TRECHO SELECIONADO:
Projeto criado por Derineudo surgiu a partir do exemplo do pai e tomou forma com o apoio de amigos (Foto: Arquivo pessoal)

Talvez você não saiba quem é Derineudo Souza dos Santos mas, com certeza, se recorda do vídeo em que um policial militar ajuda um vendedor de picolés a comercializar seus produtos. Era 31 de dezembro de 2020, em Rio Branco/AC, quando o PM decidiu “fechar o ano com chave de ouro”, como ele mesmo disse, e encontrou o senhor Manoel Vieira, de 58 anos, pensativo na rua.

Naquele momento, Derineudo não teve dúvidas e decidiu o ajudar. Além de conseguir vender todo o carrinho de picolés do senhor Manoel, ele conseguiu arrecadar fundos para comprar uma casa para o picolezeiro, com ajuda da página de alcance nacional Razões para Acreditar que tomou conhecimento do caso e promoveu um financiamento coletivo para realizar o sonho de Manoel e da família.

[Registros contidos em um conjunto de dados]
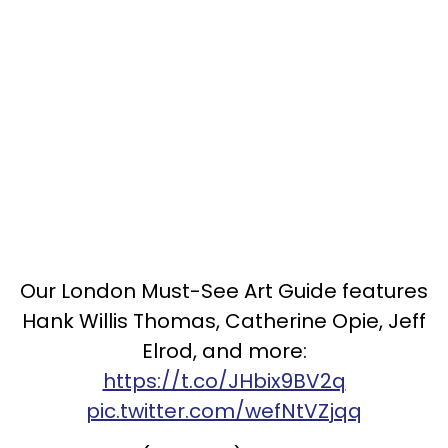
Our London Must-See Art Guide features
Hank Willis Thomas, Catherine Opie, Jeff
Elrod, and more:
https://t.co/JHbix9BV2q
pic.twitter.com/wefNtVZjqq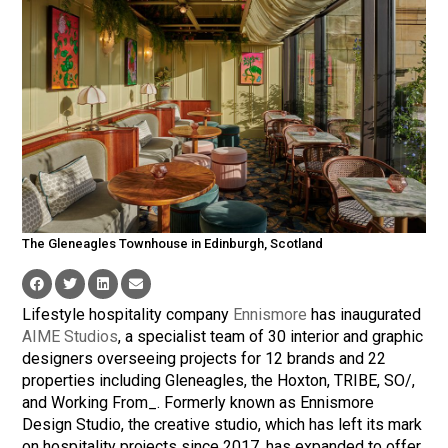
The Gleneagles Townhouse in Edinburgh, Scotland
Lifestyle hospitality company
Ennismore
has inaugurated
AIME Studios
, a specialist team of 30 interior and graphic
designers overseeing projects for 12 brands and 22
properties including Gleneagles, the Hoxton, TRIBE, SO/,
and Working From_. Formerly known as Ennismore
Design Studio, the creative studio, which has left its mark
on hospitality projects since 2017, has expanded to offer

CONJUNTO DE TAREFAS:
a: Responda às perguntas abaixo com base no texto sobre o policial e o vendedor de picolés:
(i) Em que data e em que cidade o episódio aconteceu?
(ii) Quantos anos tinha o senhor Manoel Vieira?
(iii) Qual página promoveu o financiamento coletivo?
b: Reproduza, por favor, a parte do texto sobre o policial e o vendedor de picolés que vai de "Naquele momento, Derineudo" até "e da família.", incluindo essas palavras.

RESPOSTAS POR ITEM:
a:
(i) Em 31 de dezembro de 2020, em Rio Branco/AC.
(ii) 58 anos.
(iii) A página Razões para Acreditar.

b:
Naquele momento, Derineudo não teve dúvidas e decidiu o ajudar. Além de conseguir vender todo o carrinho de picolés do senhor Manoel, ele conseguiu arrecadar fundos para comprar uma casa para o picolezeiro, com ajuda da página de alcance nacional Razões para Acreditar que tomou conhecimento do caso e promoveu um financiamento coletivo para realizar o sonho de Manoel e da família.